Recommendations for action
The plenary session ended with the following recommendations for action and policy:
To provide expanded family planning services and commodities to rural and hard to reach areas, the potential inherent in the private sector must be harnessed. Based on evidence provided by the IntegratE project, CPs and PPMVs can take on the role as primary providers for family planning services, if they are trained, regulated and gainfully employed, and through this group, the rate of unmet need for family planning services can be reduced.
It is time to migrate data collected by private sector providers into the National Health Management Information System (NHMIS). Once this is achieved, relevant data can be translated into insights that may be used to inform policy and provide evidence for increased sustainability and impact.
The public sector — government at national, state and local level– must collaborate with the private sector to ensure that technical, material and structural resources are pooled to accelerate action in the implementation and sustainability of programmes that provide expanded quality family planning services and commodities to fill the increasing demand in local, rural and hard-to-reach communities. Currently, the federal government, through the Pharmacists Council of Nigeria, is providing guidelines for the operation of private sector providers, however, there is more that should be done in growing investments in family planning by greatly increasing funds allocated to family planning in the national budget.
Beyond family planning, the private and public sector implementing partners of the IntegratE project are on track to scale up activities to provide expanded family planning services and primary health care in more states in Nigeria. The Federal Government must ensure they maintain an enabling environment for private sector providers to efficiently and effectively contribute to increasing reach of and consequently, meet the demand for family planning and other primary health care services.

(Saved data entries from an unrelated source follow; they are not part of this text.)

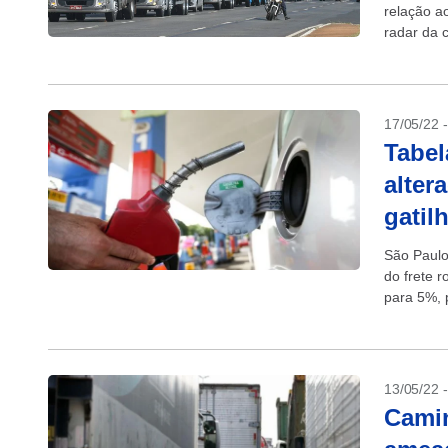
relação ao
radar da c
17/05/22 
Tabel
alte
gatil
São Paulo
do frete r
para 5%, p
13/05/22 
Camin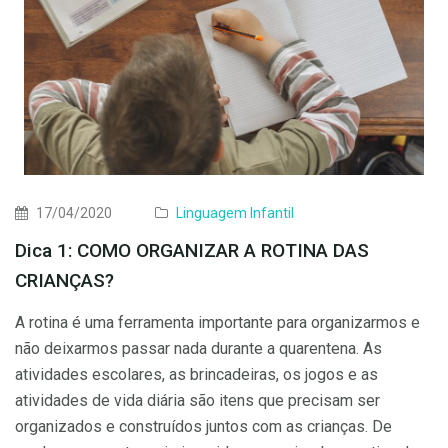
17/04/2020
Linguagem Infantil
Dica 1: COMO ORGANIZAR A ROTINA DAS
CRIANÇAS?
A rotina é uma ferramenta importante para organizarmos e
não deixarmos passar nada durante a quarentena. As
atividades escolares, as brincadeiras, os jogos e as
atividades de vida diária são itens que precisam ser
organizados e construídos juntos com as crianças. De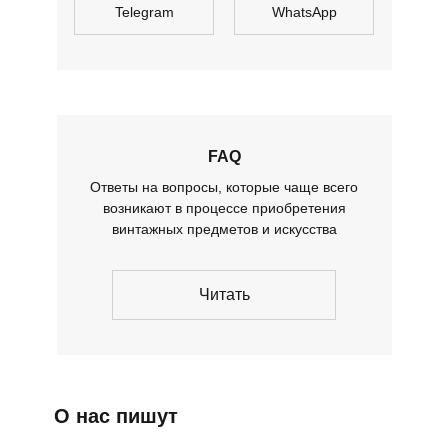
Telegram
WhatsApp
FAQ
Ответы на вопросы, которые чаще всего
возникают в процессе приобретения
винтажных предметов и искусства
Читать
О нас пишут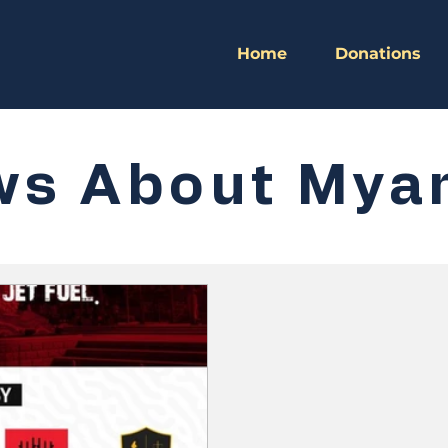
Home
Donations
ws About Mya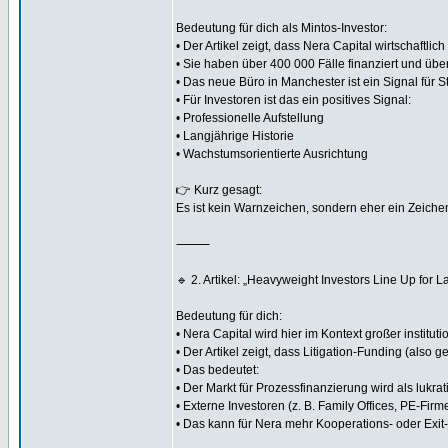
Bedeutung für dich als Mintos-Investor:
• Der Artikel zeigt, dass Nera Capital wirtschaftli
• Sie haben über 400 000 Fälle finanziert und über 
• Das neue Büro in Manchester ist ein Signal für 
• Für Investoren ist das ein positives Signal:
• Professionelle Aufstellung
• Langjährige Historie
• Wachstumsorientierte Ausrichtung
👉 Kurz gesagt:
Es ist kein Warnzeichen, sondern eher ein Zeichen
⸻
🔹 2. Artikel: „Heavyweight Investors Line Up fo
Bedeutung für dich:
• Nera Capital wird hier im Kontext großer institut
• Der Artikel zeigt, dass Litigation-Funding (also
• Das bedeutet:
• Der Markt für Prozessfinanzierung wird als lukra
• Externe Investoren (z. B. Family Offices, PE-Fir
• Das kann für Nera mehr Kooperations- oder Exi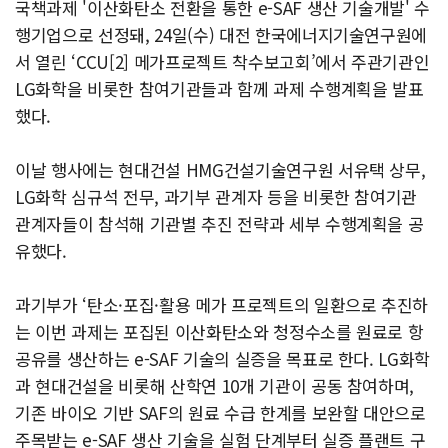
국책과제 '이산화탄소 전환을 통한 e-SAF 생산 기술개발' 수
행기업으로 선정돼, 24일(수) 대전 한국에너지기술연구원에
서 열린 ‘CCU[2] 메가프로젝트 착수보고회’에서 주관기관인
LG화학을 비롯한 참여기관들과 함께 과제 수행계획을 발표
했다.
이날 행사에는 현대건설 HMG건설기술연구원 서유택 상무,
LG화학 심규석 전무, 과기부 관계자 등을 비롯한 참여기관
관계자들이 참석해 기관별 추진 전략과 세부 수행계획을 공
유했다.
과기부가 ‘탄소·포집·활용 메가 프로젝트의 일환으로 추진하
는 이번 과제는 포집된 이산화탄소와 청정수소를 원료로 항
공유를 생산하는 e-SAF 기술의 실증을 목표로 한다. LG화학
과 현대건설을 비롯해 산학연 10개 기관이 공동 참여하며,
기존 바이오 기반 SAF의 원료 수급 한계를 보완할 대안으로
주목받는 e-SAF 생산 기술을 실험 단계부터 실증 플랜트 구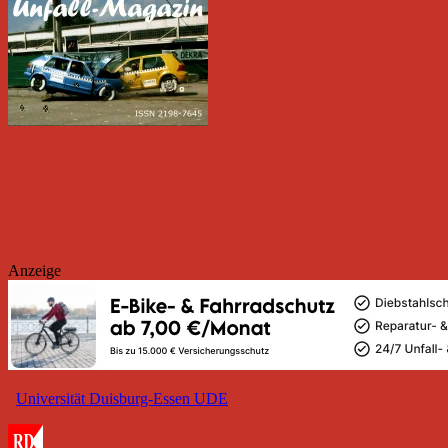
Anzeige
Universität Duisburg-Essen UDE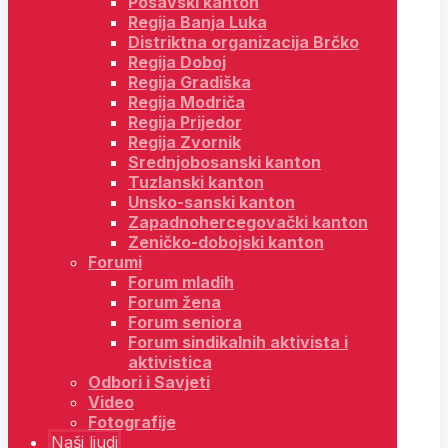
Posavski kanton
Regija Banja Luka
Distriktna organizacija Brčko
Regija Doboj
Regija Gradiška
Regija Modriča
Regija Prijedor
Regija Zvornik
Srednjobosanski kanton
Tuzlanski kanton
Unsko-sanski kanton
Zapadnohercegovački kanton
Zeničko-dobojski kanton
Forumi
Forum mladih
Forum žena
Forum seniora
Forum sindikalnih aktivista i
aktivistica
Odbori i Savjeti
Video
Fotografije
Naši ljudi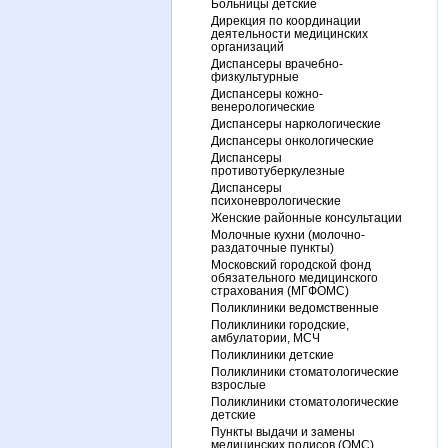
Больницы детские
Дирекция по координации
деятельности медицинских
организаций
Диспансеры врачебно-
физкультурные
Диспансеры кожно-
венерологические
Диспансеры наркологические
Диспансеры онкологические
Диспансеры
противотуберкулезные
Диспансеры
психоневрологические
Женские районные консультации
Молочные кухни (молочно-
раздаточные пункты)
Московский городской фонд
обязательного медицинского
страхования (МГФОМС)
Поликлиники ведомственные
Поликлиники городские,
амбулатории, МСЧ
Поликлиники детские
Поликлиники стоматологические
взрослые
Поликлиники стоматологические
детские
Пункты выдачи и замены
медицинских полисов (ОМС)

This is a call to policymakers to finalise and roll out the updated TSTS policy which empowers CPs and health trained PPMVs to carry out more functions than they are currently permitted to. This has the potential to dramatically improve access to primary health care for Nigerians, especially underserved populations, and expand services and supplies through these retail channels in a way that ensures quality and sustainability.